=== Problem statement ===
Copy out each of the rows below word for word, in the order given.

|---|

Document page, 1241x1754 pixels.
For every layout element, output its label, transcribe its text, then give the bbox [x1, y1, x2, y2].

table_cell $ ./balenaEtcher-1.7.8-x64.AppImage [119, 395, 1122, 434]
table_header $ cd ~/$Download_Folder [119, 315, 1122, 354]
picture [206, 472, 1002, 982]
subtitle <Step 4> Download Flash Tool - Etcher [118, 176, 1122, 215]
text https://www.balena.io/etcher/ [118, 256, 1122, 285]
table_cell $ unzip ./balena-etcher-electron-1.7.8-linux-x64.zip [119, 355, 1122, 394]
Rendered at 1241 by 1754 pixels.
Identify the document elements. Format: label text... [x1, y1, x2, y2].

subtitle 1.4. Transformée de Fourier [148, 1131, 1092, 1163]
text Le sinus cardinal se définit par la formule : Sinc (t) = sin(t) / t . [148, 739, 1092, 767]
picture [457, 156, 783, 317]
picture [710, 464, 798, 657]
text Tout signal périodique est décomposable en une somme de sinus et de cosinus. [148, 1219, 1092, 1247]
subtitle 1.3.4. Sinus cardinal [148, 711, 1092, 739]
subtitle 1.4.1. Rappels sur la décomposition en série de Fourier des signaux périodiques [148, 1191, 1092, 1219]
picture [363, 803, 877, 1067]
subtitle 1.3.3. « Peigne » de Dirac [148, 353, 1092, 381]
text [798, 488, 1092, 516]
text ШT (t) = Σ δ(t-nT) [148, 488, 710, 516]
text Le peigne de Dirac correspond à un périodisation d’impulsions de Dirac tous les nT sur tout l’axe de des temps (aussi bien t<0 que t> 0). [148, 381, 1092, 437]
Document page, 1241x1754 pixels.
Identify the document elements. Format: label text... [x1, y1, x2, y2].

|---|

=== Solution ===
Document page, 1241x1754 pixels.
For every layout element, output its label, transcribe its text, then give the bbox [x1, y1, x2, y2].

table_cell $ ./balenaEtcher-1.7.8-x64.AppImage [119, 395, 1122, 434]
table_header $ cd ~/$Download_Folder [119, 315, 1122, 354]
picture [206, 472, 1002, 982]
subtitle <Step 4> Download Flash Tool - Etcher [118, 176, 1122, 215]
text https://www.balena.io/etcher/ [118, 256, 1122, 285]
table_cell $ unzip ./balena-etcher-electron-1.7.8-linux-x64.zip [119, 355, 1122, 394]
Rendered at 1241 by 1754 pixels.
Identify the document elements. Format: label text... [x1, y1, x2, y2].

subtitle 1.4. Transformée de Fourier [148, 1131, 1092, 1163]
text Le sinus cardinal se définit par la formule : Sinc (t) = sin(t) / t . [148, 739, 1092, 767]
picture [457, 156, 783, 317]
picture [710, 464, 798, 657]
text Tout signal périodique est décomposable en une somme de sinus et de cosinus. [148, 1219, 1092, 1247]
subtitle 1.3.4. Sinus cardinal [148, 711, 1092, 739]
subtitle 1.4.1. Rappels sur la décomposition en série de Fourier des signaux périodiques [148, 1191, 1092, 1219]
picture [363, 803, 877, 1067]
subtitle 1.3.3. « Peigne » de Dirac [148, 353, 1092, 381]
text [798, 488, 1092, 516]
text ШT (t) = Σ δ(t-nT) [148, 488, 710, 516]
text Le peigne de Dirac correspond à un périodisation d’impulsions de Dirac tous les nT sur tout l’axe de des temps (aussi bien t<0 que t> 0). [148, 381, 1092, 437]
Document page, 1241x1754 pixels.
Identify the document elements. Format: label text... [x1, y1, x2, y2].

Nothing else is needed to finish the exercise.